RalfJung, after reading your arguments on the MaybeUninit RFC and in your blog post “Two Kinds of Invariants”, I think you’re right that &mut T should be UB for uninitialized T. But, as you mentioned, there is already a lot of code that relies on this behaving as naively expected. All of this code could be converted to use *mut T, but the only way I’m aware of to get struct/enum member offsets (in general) is to create two &mut T's to uninitialized T, cast them to pointers, and then subtract. So at the very least, an intrinsic needs to be provided to get struct/enum member offsets before exploiting &mut T being UB for uninitialized T.
Even better would be to provide type or compiler-level support for partial initialization. I wrote a blog post recently about one approach, but to make it truly usable (i.e. efficient), a high-level optimization needs to be added to rustc. It would be amazing if someone intimately familiar with rustc and compiler optimizations could comment on the feasibility/difficulty of implementing such an optimization.
In the Reddit discussion for my blog post, we came up with an alternative approach using an &uninit T type that is linear (exactly single use) and write-only.

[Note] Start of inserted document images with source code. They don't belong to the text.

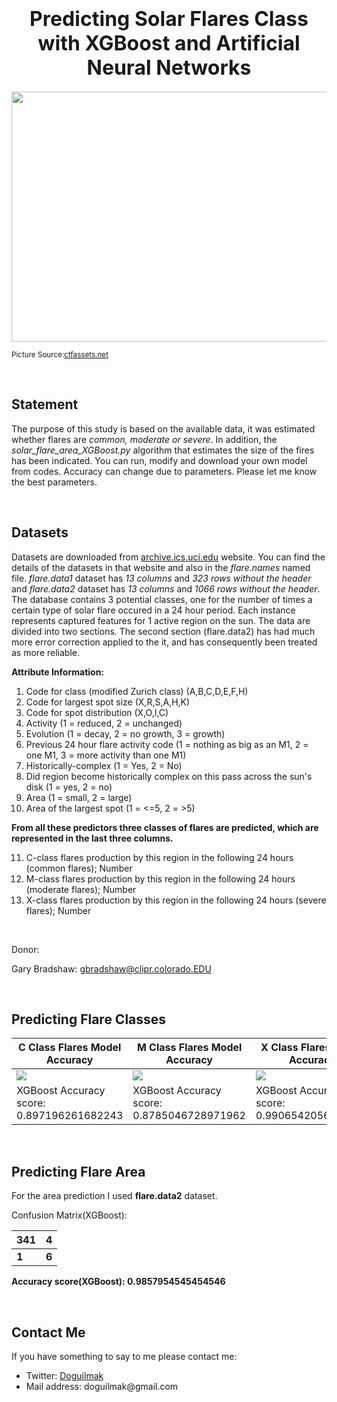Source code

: <h1  align=center><font  size = 6>Predicting Solar Flares Class with XGBoost and Artificial Neural Networks</font></h1>

<p align="center">
    <img src="https://images.ctfassets.net/cnu0m8re1exe/1RiWk3i0ceklxImgCFDrTD/af90389b5fadb31b7142b9f98247f917/Untitled_design__54_.png?fm=jpg&fl=progressive&w=660&h=433&fit=fill" height=400  width=1000> 
</p>

<small>Picture Source:<a  href="https://images.ctfassets.net/cnu0m8re1exe/1RiWk3i0ceklxImgCFDrTD/af90389b5fadb31b7142b9f98247f917/Untitled_design__54_.png?fm=jpg&fl=progressive&w=660&h=433&fit=fill">ctfassets.net</a></small>

<br>

<h2>Statement</h2>

<p>The purpose of this study is based on the available data, it was estimated whether flares are <i>common, moderate or severe</i>. In addition, the <i>solar_flare_area_XGBoost.py</i> algorithm that estimates the size of the fires has been indicated. You can run, modify and download your own model from codes. Accuracy can change due to parameters. Please let me know the best parameters.</p>

<br>

<h2>Datasets</h2>

<p>Datasets are downloaded from <a href="https://archive.ics.uci.edu/ml/datasets/Solar+Flare">archive.ics.uci.edu</a> website. You can find the details of the datasets in that website and also in the <i>flare.names</i> named file. <i>flare.data1</i> dataset has <i>13 columns</i> and <i>323 rows without the header</i> and <i>flare.data2</i> dataset has <i>13 columns</i> and <i>1066 rows without the header</i>. The database contains 3 potential classes, one for the number of times a certain type of solar flare occured in a 24 hour period. Each instance represents captured features for 1 active region on the sun. The data are divided into two sections. The second section (flare.data2) has had much more error correction applied to the it, and has consequently been treated as more reliable.</p>

<b>Attribute Information:</b>

<ol>
	<li>Code for class (modified Zurich class) (A,B,C,D,E,F,H)</li>
	<li>Code for largest spot size (X,R,S,A,H,K)</li>
	<li>Code for spot distribution (X,O,I,C)</li>  
	<li>Activity (1 = reduced, 2 = unchanged)</li>  
	<li>Evolution (1 = decay, 2 = no growth, 3 = growth)</li>  
	<li>Previous 24 hour flare activity code (1 = nothing as big as an M1, 2 = one M1, 3 = more activity than one M1)</li>  
	<li>Historically-complex (1 = Yes, 2 = No)</li>  
	<li>Did region become historically complex on this pass across the sun's disk (1 = yes, 2 = no)</li>  
	<li>Area (1 = small, 2 = large)</li>  
	<li>Area of the largest spot (1 = <=5, 2 = >5)</li>  
</ol>

<b>From all these predictors three classes of flares are predicted, which are represented in the last three columns.</b> 

11. C-class flares production by this region in the following 24 hours (common flares); Number  
12. M-class flares production by this region in the following 24 hours (moderate flares); Number  
13. X-class flares production by this region in the following 24 hours (severe flares); Number

<br>

<p>Donor:    

Gary Bradshaw: gbradshaw@clipr.colorado.EDU</p>

<br>

<h2>Predicting Flare Classes</h2>

| C Class Flares Model Accuracy | M Class Flares Model Accuracy | X Class Flares Model Accuracy |
|--|--|--|
| <img src="https://raw.githubusercontent.com/doguilmak/Predicting-Solar-Flares-with-XGBoost-and-ANN/main/Plots/C-Class_flares_model_accuracy.png"> | <img src="https://raw.githubusercontent.com/doguilmak/Predicting-Solar-Flares-with-XGBoost-and-ANN/main/Plots/M-Class_flares_model_accuracy.png"> | <img src="https://raw.githubusercontent.com/doguilmak/Predicting-Solar-Flares-with-XGBoost-and-ANN/main/Plots/X-Class_flares_model_accuracy.png"> |
| XGBoost Accuracy score: 0.897196261682243 | XGBoost Accuracy score: 0.8785046728971962 | XGBoost Accuracy score: 0.9906542056074766 | 

<br>

<h2>Predicting Flare Area</h2>

<p>For the area prediction I used <b>flare.data2</b> dataset.

Confusion Matrix(XGBoost):</p>

| 341 | 4 |
|--|--|
| **1** | **6** |

<b>Accuracy score(XGBoost): 0.9857954545454546</b>

<br>

<h2>Contact Me</h2>

<p>If you have something to say to me please contact me:</p>  

<ul>
	<li>Twitter: <a  href="https://twitter.com/Doguilmak">Doguilmak</a></li>
	<li>Mail address: doguilmak@gmail.com</li>
</ul>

This approach would be more ergonomic and more deeply engrained into the compiler. I plan to write a blog post exploring this latter idea a bit more, but it seems like it would be much more involved to implement, and so should likely be de-prioritized in favor of a quicker solution; but again, I would love to get input from someone intimately familiar with rustc.
That's funny, because I never argued for this. I brought it up as a possibility, but my own thinking is actually that &mut T is only UB for NULL/unaligned references, and (through the aliasing model) for dangling pointers, but makes no statement about the pointee being initialized. The next topic of discussion in the unsafe-code-guidelines WG will be covering this.
It is true that we would be in a more type-safe world if people used some kind of &out instead of &mut when data is still to-be initialized -- but it is not at all clear to me that all that extra complexity would be worth the benefit.